“If only she could put them together, she felt, write them out in some sentence, then she would have got at the truth of things.”
–Virginia Woolf. To the Lighthouse.
I bought my most beautiful edition of Virginia Woolf’s work in China. I found it in new bookstore on a busy, hot street in Chengdu, a city I had lived in 10 years earlier. Chengdu had radically modernized since I had last seen it. At the same time dear old friends and some of the rich street life were gone. At the orphanage where I had helped over the years, I saw much was also improved for the children. Fewer orphans were arriving at their gates, but the little beds were now increasingly filled with children with profound disabilities, fragile kids with daunting needs.
My return to China was both exciting and sad. Mostly it was disorienting, and so the English section of the bookstore was the natural place to take refuge. As soon as I walked in, I impulsively reached for a paperback copy of Virginia Woolf’s Selected Works, which featured a cover photo of Woolf when she was twenty years old and everything lay yet ahead of her. The volume itself weighed a shocking amount, at least 5 pounds—no sensible traveler would consider packing it. But the minute I opened the 1100 page book and it fell open to one of Woolf’s incomparable sentences, the swoop and repetition, the longing to capture and understand, I had to have it.
I carried my discovery back to my hotel the way I would a scroll painting or a jade antique, a great find at a good price. Then I lay down in my hotel bed, the sounds of China outside my window, and read. Every few minutes I would stop, pick up my pen and write. The complexity of what I was experiencing began to spill out on the page.

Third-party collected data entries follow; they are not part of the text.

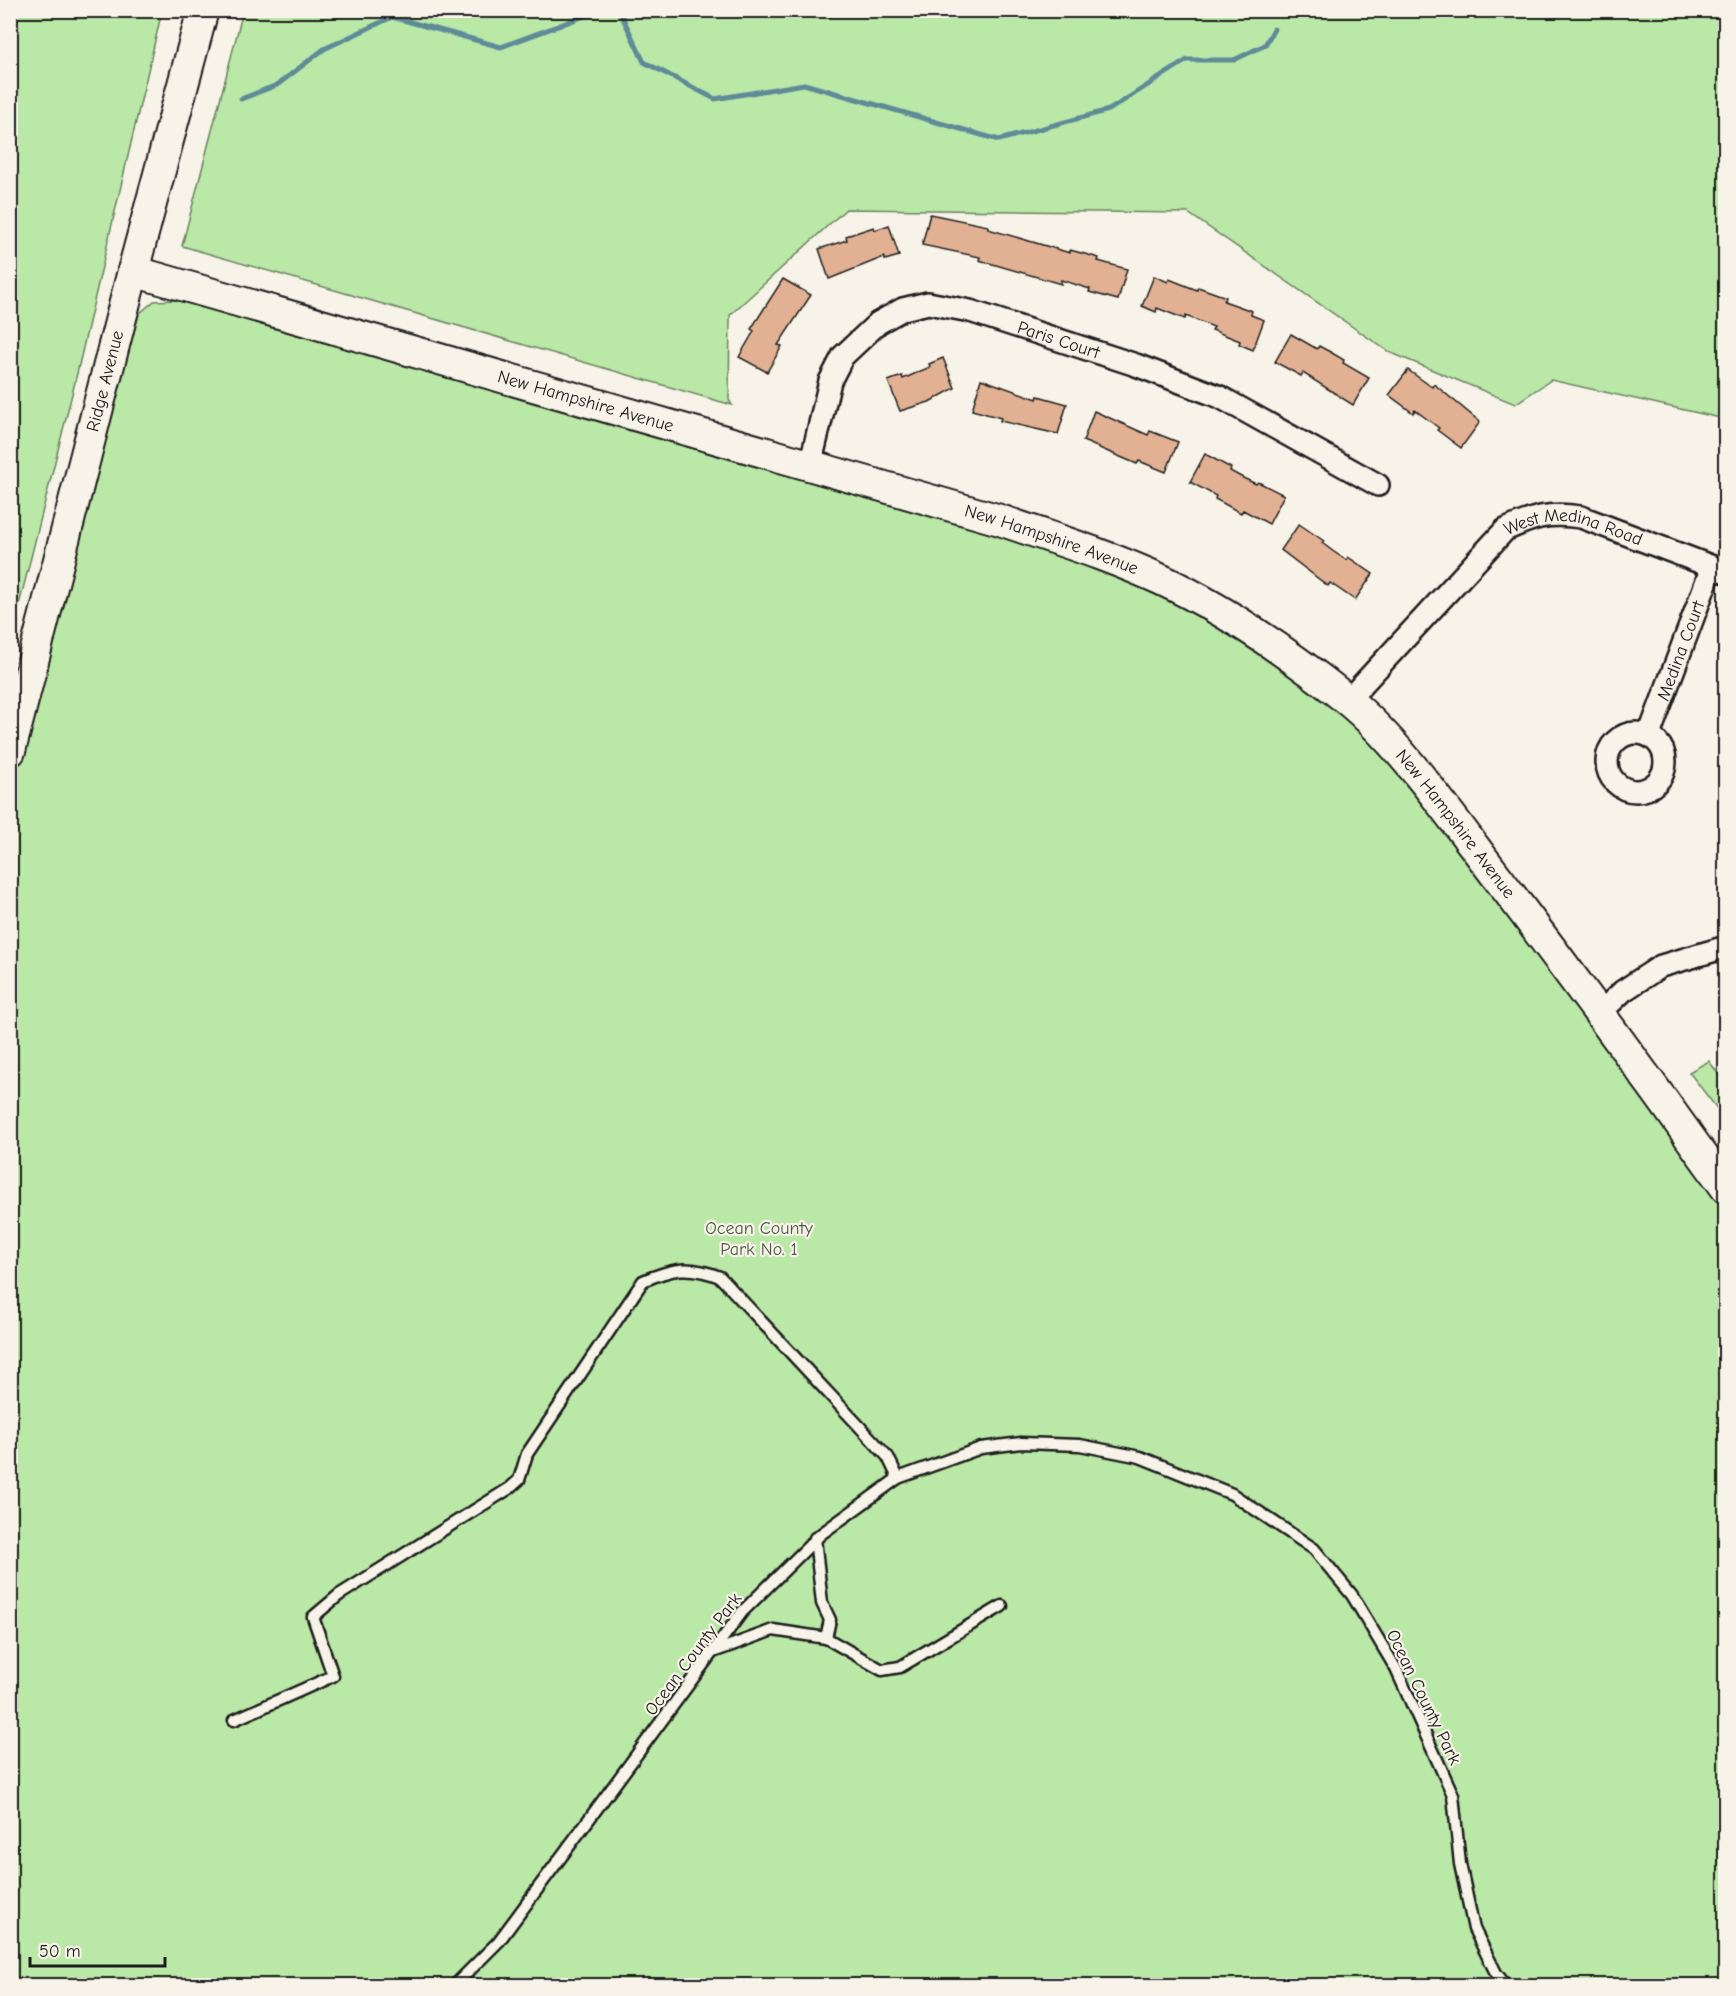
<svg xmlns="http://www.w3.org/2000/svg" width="1736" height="1996" font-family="'Comic Neue',sans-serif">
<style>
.green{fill:#bae8a7;stroke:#6b8262;stroke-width:1.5}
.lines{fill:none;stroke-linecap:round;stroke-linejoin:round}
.stream{stroke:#5e8b98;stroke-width:5}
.building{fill:#e2b194;stroke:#1c1c1c;stroke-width:1.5}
.lane-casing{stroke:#1c1c1c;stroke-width:15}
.street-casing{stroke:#1c1c1c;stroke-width:26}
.secondary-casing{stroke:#1c1c1c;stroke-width:34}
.lane{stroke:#f7f3e8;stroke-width:10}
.street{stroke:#f7f3e8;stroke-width:21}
.secondary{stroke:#f7f3e8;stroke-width:30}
.labels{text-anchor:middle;stroke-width:4.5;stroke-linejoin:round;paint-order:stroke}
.street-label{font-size:18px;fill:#1c1c1c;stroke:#f7f3e8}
.park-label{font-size:18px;fill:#4b5946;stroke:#f7f3e8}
</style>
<rect width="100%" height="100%" fill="#f7f3e8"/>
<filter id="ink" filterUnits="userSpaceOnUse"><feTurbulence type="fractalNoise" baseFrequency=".0167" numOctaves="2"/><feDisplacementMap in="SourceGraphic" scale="12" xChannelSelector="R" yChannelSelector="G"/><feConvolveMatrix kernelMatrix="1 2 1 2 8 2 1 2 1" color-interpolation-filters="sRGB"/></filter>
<g filter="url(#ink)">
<!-- green -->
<g class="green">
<polygon points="11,10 162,11 75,382 11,637"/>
<polygon points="243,11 1725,11 1725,419 1551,380 1515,404 1389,352 1188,213 846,209 730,315 729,400 732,405 182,246"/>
<polygon points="176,300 996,529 1105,567 1207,618 1348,700 1725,1188 1725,1985 11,1985 10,756 139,314 154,301"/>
<polygon points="1709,1061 1725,1083 1725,1119 1689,1072"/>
</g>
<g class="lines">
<!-- stream -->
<g class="stream">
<polyline points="619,10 644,62 715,99 804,84 999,140 1109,110 1187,60 1234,60 1265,45 1274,29"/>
<polyline points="241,99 277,85 324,49 392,17 501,47 601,10"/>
</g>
</g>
<!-- building -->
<g class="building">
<polygon points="930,214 988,226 988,229 1070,253 1070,250 1085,254 1099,258 1098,261 1127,269 1118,300 1089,292 1090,289 1061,280 1061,284 979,260 980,257 922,245"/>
<polygon points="889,225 899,256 885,260 884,257 829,279 819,249 847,240 846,236 874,227 875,230"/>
<polygon points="1154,276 1168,282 1169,279 1197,290 1198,287 1226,297 1224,301 1252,311 1251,315 1264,320 1253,350 1239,344 1240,341 1212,330 1214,327 1186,316 1185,319 1157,308 1156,312 1142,306"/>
<polygon points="783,279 811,295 778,345 782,346 767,372 739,357 754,331 751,329"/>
<polygon points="1291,334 1317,349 1319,346 1332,353 1344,360 1343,363 1369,378 1353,405 1303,373 1301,376 1275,362"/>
<polygon points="943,358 955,388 929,402 900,411 888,381 902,376 903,379 930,367 929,364"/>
<polygon points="1408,370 1432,387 1434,384 1480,422 1461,448 1437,430 1439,428 1415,410 1413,413 1389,395"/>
<polygon points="981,379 1037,399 1038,396 1067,404 1058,434 1000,421 1001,418 972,410"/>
<polygon points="1094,411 1148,435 1150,431 1178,442 1166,472 1139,461 1137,464 1083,441"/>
<polygon points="1205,454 1231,468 1230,471 1243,478 1256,484 1258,482 1284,495 1269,524 1243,510 1241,513 1215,499 1216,496 1190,482"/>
<polygon points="1299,524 1324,541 1322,543 1334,552 1346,560 1348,557 1373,574 1355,600 1330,583 1328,586 1281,550"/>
</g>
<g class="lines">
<defs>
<g id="lane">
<polyline points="826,1638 882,1670 900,1667 1002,1606"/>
<polyline points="713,1652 773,1630 826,1638 830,1620 822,1603 815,1538"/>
<path d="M234 1720 333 1676 313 1617 339 1595 510 1488 519 1480 527 1454 643 1281C673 1268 689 1265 720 1277L888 1457 898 1478"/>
<polyline points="454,1986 499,1941 742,1612 821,1534 898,1478 981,1448 1021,1443 1080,1445 1140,1457 1232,1494 1314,1549 1352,1595 1396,1669 1453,1795 1460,1864 1474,1929 1496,1973 1506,1986"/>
</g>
<g id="street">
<path id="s1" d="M810 466 830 381 843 356 878 323 903 309 928 303 970 311 1136 365 1220 397 1378 485"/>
<path id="s2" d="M1348 700 1505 530C1534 517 1548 512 1581 517L1726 572"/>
<circle cx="1636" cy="762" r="29"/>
<path id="s3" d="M1649 735 1712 567"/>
<polyline points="1601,1012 1623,991 1661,966 1726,947"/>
</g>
<g id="secondary">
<path id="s4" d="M133 271 1000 520C1055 539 1110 556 1162 580 1224 609 1292 656 1346 699 1398 741 1450 815 1491 869 1571 974 1649 1080 1726 1188"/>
<path id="s5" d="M10 751 133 271 203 10"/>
</g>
</defs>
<!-- lane casing -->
<use href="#lane" class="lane-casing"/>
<!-- street casing -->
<use href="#street" class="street-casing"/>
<!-- secondary casing -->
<use href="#secondary" class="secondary-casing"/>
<!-- lane -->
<use href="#lane" class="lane"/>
<!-- street -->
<use href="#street" class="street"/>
<!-- secondary -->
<use href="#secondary" class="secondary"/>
</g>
</g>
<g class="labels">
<!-- street labels -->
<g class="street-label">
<text dy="6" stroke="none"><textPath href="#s1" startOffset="354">Paris Court</textPath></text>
<text dy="6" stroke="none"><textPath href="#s5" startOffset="382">Ridge Avenue</textPath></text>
<text dy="6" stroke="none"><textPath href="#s4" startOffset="471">New Hampshire Avenue</textPath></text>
<text dy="6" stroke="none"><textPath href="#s4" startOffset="957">New Hampshire Avenue</textPath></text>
<text dy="6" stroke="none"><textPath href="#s2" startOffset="303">West Medina Road</textPath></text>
<text dy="6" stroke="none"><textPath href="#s3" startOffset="90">Medina Court</textPath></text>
<text dy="6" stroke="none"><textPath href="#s4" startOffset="1461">New Hampshire Avenue</textPath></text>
<text transform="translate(693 1654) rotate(-53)" y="6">Ocean County Park</text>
<text transform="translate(1424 1697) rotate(64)" y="6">Ocean County Park</text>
</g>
<!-- park labels -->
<g class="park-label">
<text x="759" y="1234">Ocean County<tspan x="759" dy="21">Park No. 1</tspan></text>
</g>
</g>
<!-- margin -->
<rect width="1736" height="1996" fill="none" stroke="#f7f3e8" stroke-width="36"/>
<rect x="18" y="18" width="1700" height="1960" fill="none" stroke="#1c1c1c" stroke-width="2" filter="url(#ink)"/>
<!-- scale -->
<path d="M30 1957v9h135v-9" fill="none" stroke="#1c1c1c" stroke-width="3"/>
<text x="39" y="1957" font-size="18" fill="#1c1c1c" stroke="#f7f3e8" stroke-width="4.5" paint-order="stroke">50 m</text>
</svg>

Reading Woolf at difficult times has become automatic for me. The character Laura Brown in Michael Cunningham’s novel The Hours carries Woolf’s novel Mrs. Dalloway with her to a hotel to read alone. Laura, suffocating in her role as mother and wife and not understanding why, imagines she will take her own life that day. In the early drafting of Mrs. Dalloway, Woolf thought her character Clarissa Dalloway would struggle with suicide but as the book developed her internal suffering is taken on by another character, whose choice to kill himself presages the decision that Woolf years later will make for herself. The desire to get “at the truth of things” through language goes beyond a wish to summarize the significance of an event or to even find comfort—although it is a delight when either of those things happens, too. The urgency that underlies this effort to still and then illuminate moments in Woolf’s novels reflects the impossible: Our attempt to stop time in order to more fully live and understand it through language.

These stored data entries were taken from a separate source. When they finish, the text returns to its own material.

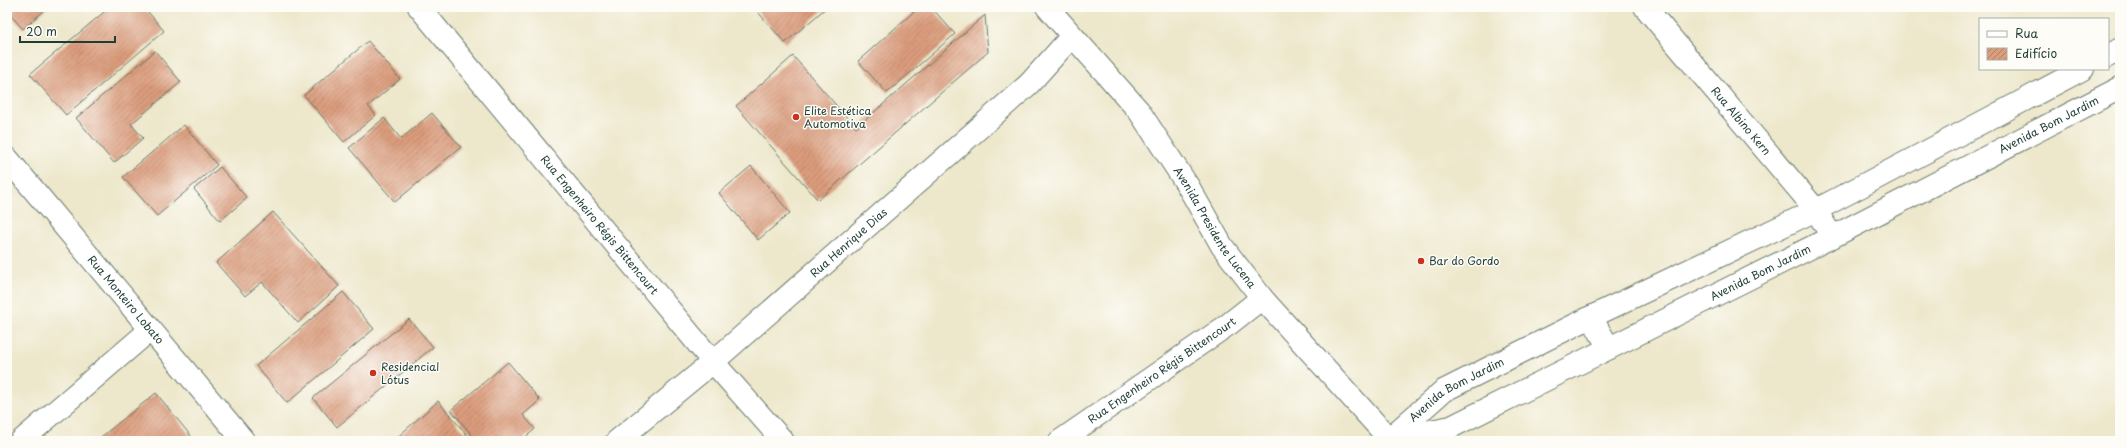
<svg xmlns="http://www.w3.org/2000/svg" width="2127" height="448" viewBox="0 0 2127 448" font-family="'Playpen Sans',sans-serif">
	<defs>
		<pattern id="building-hatch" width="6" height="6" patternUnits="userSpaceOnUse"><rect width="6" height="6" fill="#db9c7b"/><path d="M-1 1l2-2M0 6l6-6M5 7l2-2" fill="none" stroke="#b18066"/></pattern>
	</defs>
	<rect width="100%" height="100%" fill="#fdfcf7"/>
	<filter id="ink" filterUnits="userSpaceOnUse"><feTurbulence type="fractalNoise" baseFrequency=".025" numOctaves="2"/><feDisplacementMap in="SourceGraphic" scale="8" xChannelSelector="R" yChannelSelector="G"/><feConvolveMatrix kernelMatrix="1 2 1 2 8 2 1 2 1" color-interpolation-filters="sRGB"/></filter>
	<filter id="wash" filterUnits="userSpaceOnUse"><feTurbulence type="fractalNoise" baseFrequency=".012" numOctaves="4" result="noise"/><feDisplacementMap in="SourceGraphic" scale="16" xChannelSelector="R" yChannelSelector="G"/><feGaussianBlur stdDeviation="0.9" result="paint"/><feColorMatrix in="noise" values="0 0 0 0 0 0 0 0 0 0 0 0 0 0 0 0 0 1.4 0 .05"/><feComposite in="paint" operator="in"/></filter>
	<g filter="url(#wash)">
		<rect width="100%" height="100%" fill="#ede7cb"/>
		<g id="blocks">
			<!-- building -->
			<path fill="url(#building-hatch)" d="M7,7H48L23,29L7,11Z
				M110,7H144L164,31L66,115L30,74Z
				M761,7H827L785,43L757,11Z
				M919,7H931L955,34L887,93L858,61Z
				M985,15L988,52L818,200L736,106L793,56L856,128Z
				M368,41L400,79L368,106L376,115L344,142L304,95Z
				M155,51L181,82L131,124L143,138L114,163L76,118Z
				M432,113L461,147L395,202L349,148L384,118L401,139Z
				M184,125L217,165L157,216L123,177Z
				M751,166L790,213L758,240L719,193Z
				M220,167L247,198L220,221L194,189Z
				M273,212L339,286L298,323L262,282L245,296L216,263Z
				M343,292L374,329L287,403L256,366Z
				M409,319L433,347L337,427L313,398Z
				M508,362L540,400L523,415L535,429L521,441H477L451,410Z
				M156,393L195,441H96Z
				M438,401L472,441H393Z"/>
		</g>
	</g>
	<g filter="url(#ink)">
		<use href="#blocks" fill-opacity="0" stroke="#677869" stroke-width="1"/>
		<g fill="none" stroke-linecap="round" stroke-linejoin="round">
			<defs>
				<g id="minor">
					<path id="s1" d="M419,7L713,362L783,441"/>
					<path id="s2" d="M1645,7L1816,210L1832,237"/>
					<path id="s3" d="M7,158L244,441"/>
					<path d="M21,441L150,330"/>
					<path id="s4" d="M617,441L713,362L1029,84L1072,36"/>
					<path id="s5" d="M1060,441L1229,324L1262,298"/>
				</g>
				<g id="major">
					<path id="s6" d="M1047,7L1139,111L1188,186L1222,246L1262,298L1391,441"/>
					<path d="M2108,56L2120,49"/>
					<path d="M1591,317L1609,348"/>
					<path id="s7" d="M1390,438L1443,391L1591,317L1816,210L2083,69"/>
					<path id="s8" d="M1389,439L1451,427L1832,237L2120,88"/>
				</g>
			</defs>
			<!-- minor casing -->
			<use href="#minor" stroke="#677869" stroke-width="24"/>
			<!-- major casing -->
			<use href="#major" stroke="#677869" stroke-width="24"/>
			<!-- minor -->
			<use href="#minor" stroke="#fff" stroke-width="22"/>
			<!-- major -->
			<use href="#major" stroke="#fff" stroke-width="22"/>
		</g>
	</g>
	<!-- markers -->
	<g fill="#c8321e" stroke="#fdfcf7" stroke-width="1.5">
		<circle cx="796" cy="117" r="4"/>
		<circle cx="1421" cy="261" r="4"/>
		<circle cx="373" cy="373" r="4"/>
	</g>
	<g text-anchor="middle" stroke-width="3" stroke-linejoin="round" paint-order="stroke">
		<!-- poi labels -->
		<g font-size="11" fill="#1f3d34" stroke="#fdfcf7" text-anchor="start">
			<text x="804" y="115">Elite Estética<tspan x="804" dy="13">Automotiva</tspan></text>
			<text x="1429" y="265">Bar do Gordo</text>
			<text x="381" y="371">Residencial<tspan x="381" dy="13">Lótus</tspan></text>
		</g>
		<!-- street labels -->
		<g font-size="11" fill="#1f3d34" stroke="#fdfcf7">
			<text dy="4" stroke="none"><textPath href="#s2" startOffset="149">Rua Albino Kern</textPath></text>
			<text dy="4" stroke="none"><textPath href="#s8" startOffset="733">Avenida Bom Jardim</textPath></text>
			<text dy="4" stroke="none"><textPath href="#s1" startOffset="283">Rua Engenheiro Régis Bittencourt</textPath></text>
			<text dy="4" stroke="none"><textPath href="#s6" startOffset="278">Avenida Presidente Lucena</textPath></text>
			<text dy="4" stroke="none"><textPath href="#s4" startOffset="305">Rua Henrique Dias</textPath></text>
			<text dy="4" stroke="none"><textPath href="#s8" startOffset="409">Avenida Bom Jardim</textPath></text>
			<text dy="4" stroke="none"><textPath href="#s3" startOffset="185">Rua Monteiro Lobato</textPath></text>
			<text dy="4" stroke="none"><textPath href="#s5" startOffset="124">Rua Engenheiro Régis Bittencourt</textPath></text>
			<text dy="4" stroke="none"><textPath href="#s7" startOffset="83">Avenida Bom Jardim</textPath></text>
		</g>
	</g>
	<!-- margin -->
	<rect width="2127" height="448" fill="none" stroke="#fdfcf7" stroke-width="24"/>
	<!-- legend -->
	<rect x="1979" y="18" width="130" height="52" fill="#fdfcf7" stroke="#a4b0a9"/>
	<rect x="1987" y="31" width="20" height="6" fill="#ffffff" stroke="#a4b0a9"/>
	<text x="2015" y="38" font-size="12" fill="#1f3d34">Rua</text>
	<rect x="1987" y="48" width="20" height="12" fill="url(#building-hatch)" stroke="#a4b0a9"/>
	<text x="2015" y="58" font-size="12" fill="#1f3d34">Edifício</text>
	<!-- scale -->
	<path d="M20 36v6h95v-6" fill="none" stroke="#1f3d34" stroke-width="2"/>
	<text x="26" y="36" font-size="12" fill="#1f3d34" stroke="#fdfcf7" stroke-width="3" paint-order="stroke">20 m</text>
</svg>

I filled a notebook in that hotel in China, and from it came fiction that, more than five years later, has finally taken on the shape of a novel. Lily Briscoe in Woolf’s To the Lighthouse spends years on a single painting. She is young when she begins, unsure of herself, vulnerable to the constant interruptions and influences of others. Often she wishes to be alone, but at the same time she draws from the people around her because they, too, are part of her experience. Lily meets frustration repeatedly in the pursuit of her work. She cannot find the answers, the right way to properly capture what unfolds for her as she paints and ages. “The question was of some relation between those masses. She had borne it in her mind all these years.”
Every morning when I sit down to write I am hopeful that this is the day it all comes together, that I will have found a way to make the portion of the story I am working on reveal what rings true for me, to go as far as possible toward a meaning I am often racing to grasp. Of Lily, Woolf writes, “It seemed as if the solution had come to her: she knew what she had to do.” But it will be a good many more pages and more stops and starts before Lily would be able to finish. Much like Lily, a writer grapples with mistakes and with miss-starts, often for a very long time, and then there is the moment of arrival: A sentence snaps into place, a chapter breathes life into the character, and a draft of a book—reeking with errors and ridiculous in places–prints out before her. Buried in the jumble, there is meaning, although it will take many more hours of work before she can make it come out clean.
Woolf’s novels read like internal conversations she is having with herself as much as with her readers about why human beings create, how the impulse and practice can shape who we are, be key to mental and emotional survival. What matters above all else, Woolf seems to say in her novels, is that we honor the need to try.
At the end of To the Light House, Lily puts the final stroke upon her painting. For a shimmering moment in the very last paragraph her picture hangs complete in the mind of the reader. Lily’s painting, like Woolf’s novel, is the best she can do to bring it all together—her life, those she loved and lost, the place where it happened, those impossible years. “It would be hung in the attics, Lily thought; it would be destroyed. But what did it matter? . . . I have had my vision.”